___ Data extract ___
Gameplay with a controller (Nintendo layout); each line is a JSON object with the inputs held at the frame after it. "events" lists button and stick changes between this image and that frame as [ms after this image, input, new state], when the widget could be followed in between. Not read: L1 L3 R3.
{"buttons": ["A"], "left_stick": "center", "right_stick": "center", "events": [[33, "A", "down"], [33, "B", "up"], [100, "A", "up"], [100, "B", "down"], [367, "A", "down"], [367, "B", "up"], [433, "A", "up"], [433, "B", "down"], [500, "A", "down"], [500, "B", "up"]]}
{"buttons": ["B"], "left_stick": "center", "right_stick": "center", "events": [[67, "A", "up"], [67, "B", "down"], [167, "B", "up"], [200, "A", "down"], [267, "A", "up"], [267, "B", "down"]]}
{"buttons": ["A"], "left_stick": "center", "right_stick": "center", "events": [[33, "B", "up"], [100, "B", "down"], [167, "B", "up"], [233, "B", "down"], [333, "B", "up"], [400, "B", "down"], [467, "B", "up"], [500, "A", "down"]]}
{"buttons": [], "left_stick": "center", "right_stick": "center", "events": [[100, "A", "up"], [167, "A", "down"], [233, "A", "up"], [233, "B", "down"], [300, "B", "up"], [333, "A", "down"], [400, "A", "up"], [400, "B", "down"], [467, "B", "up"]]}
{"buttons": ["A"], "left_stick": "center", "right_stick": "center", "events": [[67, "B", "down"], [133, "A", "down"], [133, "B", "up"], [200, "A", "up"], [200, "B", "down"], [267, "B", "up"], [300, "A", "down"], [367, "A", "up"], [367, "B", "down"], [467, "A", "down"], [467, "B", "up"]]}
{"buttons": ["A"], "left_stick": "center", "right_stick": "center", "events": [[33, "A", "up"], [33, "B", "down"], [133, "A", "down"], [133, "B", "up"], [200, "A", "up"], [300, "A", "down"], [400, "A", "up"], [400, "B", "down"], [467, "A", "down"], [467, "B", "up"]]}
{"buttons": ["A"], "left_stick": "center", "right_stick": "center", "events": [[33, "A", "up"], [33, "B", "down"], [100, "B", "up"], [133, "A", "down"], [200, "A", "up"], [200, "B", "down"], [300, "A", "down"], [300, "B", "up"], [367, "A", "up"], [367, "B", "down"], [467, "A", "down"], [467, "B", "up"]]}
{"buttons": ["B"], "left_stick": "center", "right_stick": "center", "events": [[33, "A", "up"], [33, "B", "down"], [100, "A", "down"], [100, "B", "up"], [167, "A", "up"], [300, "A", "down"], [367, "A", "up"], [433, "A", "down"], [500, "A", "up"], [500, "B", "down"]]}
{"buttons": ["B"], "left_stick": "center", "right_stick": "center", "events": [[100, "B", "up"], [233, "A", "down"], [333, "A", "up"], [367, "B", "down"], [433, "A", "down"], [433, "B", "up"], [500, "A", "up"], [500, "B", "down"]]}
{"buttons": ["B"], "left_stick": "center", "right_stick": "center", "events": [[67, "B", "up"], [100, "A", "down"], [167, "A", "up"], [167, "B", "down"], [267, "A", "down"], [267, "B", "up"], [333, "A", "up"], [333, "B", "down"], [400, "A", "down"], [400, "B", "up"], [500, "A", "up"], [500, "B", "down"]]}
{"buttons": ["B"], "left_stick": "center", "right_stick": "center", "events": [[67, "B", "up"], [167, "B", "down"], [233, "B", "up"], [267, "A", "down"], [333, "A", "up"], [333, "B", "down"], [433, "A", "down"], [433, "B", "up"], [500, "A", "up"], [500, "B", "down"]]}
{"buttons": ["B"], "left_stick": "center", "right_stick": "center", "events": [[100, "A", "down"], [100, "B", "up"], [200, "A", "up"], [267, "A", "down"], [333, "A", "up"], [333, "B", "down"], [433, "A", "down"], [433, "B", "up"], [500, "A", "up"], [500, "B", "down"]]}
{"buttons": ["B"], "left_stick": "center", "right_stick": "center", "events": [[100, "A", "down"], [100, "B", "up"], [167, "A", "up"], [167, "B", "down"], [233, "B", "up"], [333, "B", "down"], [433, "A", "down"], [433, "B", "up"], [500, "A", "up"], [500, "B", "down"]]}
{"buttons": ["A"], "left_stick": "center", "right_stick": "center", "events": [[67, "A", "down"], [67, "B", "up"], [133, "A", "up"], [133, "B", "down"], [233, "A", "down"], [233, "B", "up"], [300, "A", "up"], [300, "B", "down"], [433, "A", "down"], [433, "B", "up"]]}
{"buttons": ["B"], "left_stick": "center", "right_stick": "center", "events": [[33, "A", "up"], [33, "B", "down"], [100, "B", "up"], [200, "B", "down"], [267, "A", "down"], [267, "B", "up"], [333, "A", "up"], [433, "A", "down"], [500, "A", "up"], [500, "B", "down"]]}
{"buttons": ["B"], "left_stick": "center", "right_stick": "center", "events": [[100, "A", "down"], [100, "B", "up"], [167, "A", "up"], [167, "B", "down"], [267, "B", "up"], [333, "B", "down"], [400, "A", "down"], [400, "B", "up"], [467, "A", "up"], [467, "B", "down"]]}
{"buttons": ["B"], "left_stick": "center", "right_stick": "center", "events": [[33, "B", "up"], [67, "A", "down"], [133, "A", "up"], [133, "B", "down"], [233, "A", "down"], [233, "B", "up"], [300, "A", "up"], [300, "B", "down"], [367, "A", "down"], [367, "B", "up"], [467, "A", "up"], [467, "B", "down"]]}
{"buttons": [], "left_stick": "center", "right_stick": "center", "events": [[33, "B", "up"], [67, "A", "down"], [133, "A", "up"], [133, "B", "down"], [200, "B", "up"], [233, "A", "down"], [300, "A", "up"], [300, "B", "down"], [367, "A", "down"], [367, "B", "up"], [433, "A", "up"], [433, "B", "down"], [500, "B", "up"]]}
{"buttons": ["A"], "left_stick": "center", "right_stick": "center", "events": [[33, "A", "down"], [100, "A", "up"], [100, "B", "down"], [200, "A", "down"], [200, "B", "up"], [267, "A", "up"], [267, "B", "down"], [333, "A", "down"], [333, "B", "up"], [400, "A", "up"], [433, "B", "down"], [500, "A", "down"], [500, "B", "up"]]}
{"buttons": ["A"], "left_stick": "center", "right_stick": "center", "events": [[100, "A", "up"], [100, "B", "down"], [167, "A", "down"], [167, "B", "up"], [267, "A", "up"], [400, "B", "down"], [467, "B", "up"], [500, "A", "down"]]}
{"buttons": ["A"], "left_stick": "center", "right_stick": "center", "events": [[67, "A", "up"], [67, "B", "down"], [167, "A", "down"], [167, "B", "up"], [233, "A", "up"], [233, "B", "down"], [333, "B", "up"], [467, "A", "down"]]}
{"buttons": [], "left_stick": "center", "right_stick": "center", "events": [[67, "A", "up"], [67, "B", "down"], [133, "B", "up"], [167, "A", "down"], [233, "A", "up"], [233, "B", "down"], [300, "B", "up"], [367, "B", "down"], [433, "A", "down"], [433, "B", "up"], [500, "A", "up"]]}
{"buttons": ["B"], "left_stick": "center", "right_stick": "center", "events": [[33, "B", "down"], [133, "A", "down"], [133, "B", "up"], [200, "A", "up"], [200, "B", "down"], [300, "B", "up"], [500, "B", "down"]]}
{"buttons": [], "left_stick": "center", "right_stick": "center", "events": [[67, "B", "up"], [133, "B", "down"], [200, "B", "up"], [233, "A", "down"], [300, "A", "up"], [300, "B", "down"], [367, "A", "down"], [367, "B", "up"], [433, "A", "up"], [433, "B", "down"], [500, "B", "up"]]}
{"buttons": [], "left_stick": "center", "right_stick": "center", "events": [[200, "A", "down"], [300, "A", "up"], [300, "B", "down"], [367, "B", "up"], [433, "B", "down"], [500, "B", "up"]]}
___
Every entry that appears above should be duplicated exactly.

**Task solution**
Gameplay with a controller (Nintendo layout); each line is a JSON object with the inputs held at the frame after it. "events" lists button and stick changes between this image and that frame as [ms after this image, input, new state], when the widget could be followed in between. Not read: L1 L3 R3.
{"buttons": ["A"], "left_stick": "center", "right_stick": "center", "events": [[33, "A", "down"], [33, "B", "up"], [100, "A", "up"], [100, "B", "down"], [367, "A", "down"], [367, "B", "up"], [433, "A", "up"], [433, "B", "down"], [500, "A", "down"], [500, "B", "up"]]}
{"buttons": ["B"], "left_stick": "center", "right_stick": "center", "events": [[67, "A", "up"], [67, "B", "down"], [167, "B", "up"], [200, "A", "down"], [267, "A", "up"], [267, "B", "down"]]}
{"buttons": ["A"], "left_stick": "center", "right_stick": "center", "events": [[33, "B", "up"], [100, "B", "down"], [167, "B", "up"], [233, "B", "down"], [333, "B", "up"], [400, "B", "down"], [467, "B", "up"], [500, "A", "down"]]}
{"buttons": [], "left_stick": "center", "right_stick": "center", "events": [[100, "A", "up"], [167, "A", "down"], [233, "A", "up"], [233, "B", "down"], [300, "B", "up"], [333, "A", "down"], [400, "A", "up"], [400, "B", "down"], [467, "B", "up"]]}
{"buttons": ["A"], "left_stick": "center", "right_stick": "center", "events": [[67, "B", "down"], [133, "A", "down"], [133, "B", "up"], [200, "A", "up"], [200, "B", "down"], [267, "B", "up"], [300, "A", "down"], [367, "A", "up"], [367, "B", "down"], [467, "A", "down"], [467, "B", "up"]]}
{"buttons": ["A"], "left_stick": "center", "right_stick": "center", "events": [[33, "A", "up"], [33, "B", "down"], [133, "A", "down"], [133, "B", "up"], [200, "A", "up"], [300, "A", "down"], [400, "A", "up"], [400, "B", "down"], [467, "A", "down"], [467, "B", "up"]]}
{"buttons": ["A"], "left_stick": "center", "right_stick": "center", "events": [[33, "A", "up"], [33, "B", "down"], [100, "B", "up"], [133, "A", "down"], [200, "A", "up"], [200, "B", "down"], [300, "A", "down"], [300, "B", "up"], [367, "A", "up"], [367, "B", "down"], [467, "A", "down"], [467, "B", "up"]]}
{"buttons": ["B"], "left_stick": "center", "right_stick": "center", "events": [[33, "A", "up"], [33, "B", "down"], [100, "A", "down"], [100, "B", "up"], [167, "A", "up"], [300, "A", "down"], [367, "A", "up"], [433, "A", "down"], [500, "A", "up"], [500, "B", "down"]]}
{"buttons": ["B"], "left_stick": "center", "right_stick": "center", "events": [[100, "B", "up"], [233, "A", "down"], [333, "A", "up"], [367, "B", "down"], [433, "A", "down"], [433, "B", "up"], [500, "A", "up"], [500, "B", "down"]]}
{"buttons": ["B"], "left_stick": "center", "right_stick": "center", "events": [[67, "B", "up"], [100, "A", "down"], [167, "A", "up"], [167, "B", "down"], [267, "A", "down"], [267, "B", "up"], [333, "A", "up"], [333, "B", "down"], [400, "A", "down"], [400, "B", "up"], [500, "A", "up"], [500, "B", "down"]]}
{"buttons": ["B"], "left_stick": "center", "right_stick": "center", "events": [[67, "B", "up"], [167, "B", "down"], [233, "B", "up"], [267, "A", "down"], [333, "A", "up"], [333, "B", "down"], [433, "A", "down"], [433, "B", "up"], [500, "A", "up"], [500, "B", "down"]]}
{"buttons": ["B"], "left_stick": "center", "right_stick": "center", "events": [[100, "A", "down"], [100, "B", "up"], [200, "A", "up"], [267, "A", "down"], [333, "A", "up"], [333, "B", "down"], [433, "A", "down"], [433, "B", "up"], [500, "A", "up"], [500, "B", "down"]]}
{"buttons": ["B"], "left_stick": "center", "right_stick": "center", "events": [[100, "A", "down"], [100, "B", "up"], [167, "A", "up"], [167, "B", "down"], [233, "B", "up"], [333, "B", "down"], [433, "A", "down"], [433, "B", "up"], [500, "A", "up"], [500, "B", "down"]]}
{"buttons": ["A"], "left_stick": "center", "right_stick": "center", "events": [[67, "A", "down"], [67, "B", "up"], [133, "A", "up"], [133, "B", "down"], [233, "A", "down"], [233, "B", "up"], [300, "A", "up"], [300, "B", "down"], [433, "A", "down"], [433, "B", "up"]]}
{"buttons": ["B"], "left_stick": "center", "right_stick": "center", "events": [[33, "A", "up"], [33, "B", "down"], [100, "B", "up"], [200, "B", "down"], [267, "A", "down"], [267, "B", "up"], [333, "A", "up"], [433, "A", "down"], [500, "A", "up"], [500, "B", "down"]]}
{"buttons": ["B"], "left_stick": "center", "right_stick": "center", "events": [[100, "A", "down"], [100, "B", "up"], [167, "A", "up"], [167, "B", "down"], [267, "B", "up"], [333, "B", "down"], [400, "A", "down"], [400, "B", "up"], [467, "A", "up"], [467, "B", "down"]]}
{"buttons": ["B"], "left_stick": "center", "right_stick": "center", "events": [[33, "B", "up"], [67, "A", "down"], [133, "A", "up"], [133, "B", "down"], [233, "A", "down"], [233, "B", "up"], [300, "A", "up"], [300, "B", "down"], [367, "A", "down"], [367, "B", "up"], [467, "A", "up"], [467, "B", "down"]]}
{"buttons": [], "left_stick": "center", "right_stick": "center", "events": [[33, "B", "up"], [67, "A", "down"], [133, "A", "up"], [133, "B", "down"], [200, "B", "up"], [233, "A", "down"], [300, "A", "up"], [300, "B", "down"], [367, "A", "down"], [367, "B", "up"], [433, "A", "up"], [433, "B", "down"], [500, "B", "up"]]}
{"buttons": ["A"], "left_stick": "center", "right_stick": "center", "events": [[33, "A", "down"], [100, "A", "up"], [100, "B", "down"], [200, "A", "down"], [200, "B", "up"], [267, "A", "up"], [267, "B", "down"], [333, "A", "down"], [333, "B", "up"], [400, "A", "up"], [433, "B", "down"], [500, "A", "down"], [500, "B", "up"]]}
{"buttons": ["A"], "left_stick": "center", "right_stick": "center", "events": [[100, "A", "up"], [100, "B", "down"], [167, "A", "down"], [167, "B", "up"], [267, "A", "up"], [400, "B", "down"], [467, "B", "up"], [500, "A", "down"]]}
{"buttons": ["A"], "left_stick": "center", "right_stick": "center", "events": [[67, "A", "up"], [67, "B", "down"], [167, "A", "down"], [167, "B", "up"], [233, "A", "up"], [233, "B", "down"], [333, "B", "up"], [467, "A", "down"]]}
{"buttons": [], "left_stick": "center", "right_stick": "center", "events": [[67, "A", "up"], [67, "B", "down"], [133, "B", "up"], [167, "A", "down"], [233, "A", "up"], [233, "B", "down"], [300, "B", "up"], [367, "B", "down"], [433, "A", "down"], [433, "B", "up"], [500, "A", "up"]]}
{"buttons": ["B"], "left_stick": "center", "right_stick": "center", "events": [[33, "B", "down"], [133, "A", "down"], [133, "B", "up"], [200, "A", "up"], [200, "B", "down"], [300, "B", "up"], [500, "B", "down"]]}
{"buttons": [], "left_stick": "center", "right_stick": "center", "events": [[67, "B", "up"], [133, "B", "down"], [200, "B", "up"], [233, "A", "down"], [300, "A", "up"], [300, "B", "down"], [367, "A", "down"], [367, "B", "up"], [433, "A", "up"], [433, "B", "down"], [500, "B", "up"]]}
{"buttons": [], "left_stick": "center", "right_stick": "center", "events": [[200, "A", "down"], [300, "A", "up"], [300, "B", "down"], [367, "B", "up"], [433, "B", "down"], [500, "B", "up"]]}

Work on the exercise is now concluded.